### PROBLEM
After locating the line with "right hip: (210, 317)", set down that line and all the lines that follow it, unchanged, to the end of the records; omit the pictures.

(Records from a dataset)
====================
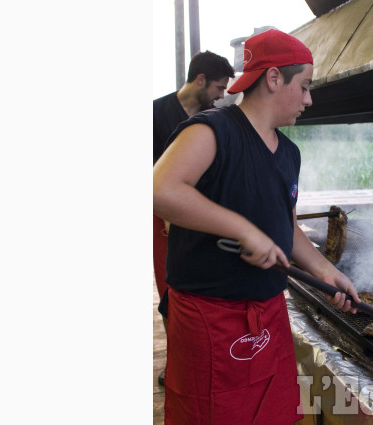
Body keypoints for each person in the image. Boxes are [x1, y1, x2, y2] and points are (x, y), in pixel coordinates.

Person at [153, 29, 361, 425]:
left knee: (275, 414)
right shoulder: (214, 130)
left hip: (267, 314)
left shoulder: (288, 153)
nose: (308, 99)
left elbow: (287, 228)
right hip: (210, 317)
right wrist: (242, 229)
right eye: (304, 86)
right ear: (274, 78)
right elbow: (160, 188)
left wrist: (327, 271)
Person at [153, 50, 235, 386]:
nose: (221, 95)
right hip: (162, 221)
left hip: (203, 220)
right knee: (169, 291)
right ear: (199, 80)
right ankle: (178, 364)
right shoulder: (156, 113)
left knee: (201, 295)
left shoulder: (213, 118)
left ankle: (203, 363)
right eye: (218, 87)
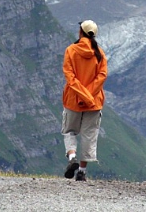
====================
### WRITTEN RESPONSE
right hip: (210, 317)
right wrist: (242, 229)
right eye: (304, 86)
right ear: (274, 78)
right elbow: (160, 188)
left wrist: (327, 271)
Person at [153, 50, 235, 386]:
nose: (221, 95)
right hip: (162, 221)
left hip: (203, 220)
right knee: (169, 291)
right ear: (199, 80)
right ankle: (178, 364)
right shoulder: (156, 113)
left knee: (201, 295)
left shoulder: (213, 118)
left ankle: (203, 363)
right eye: (218, 87)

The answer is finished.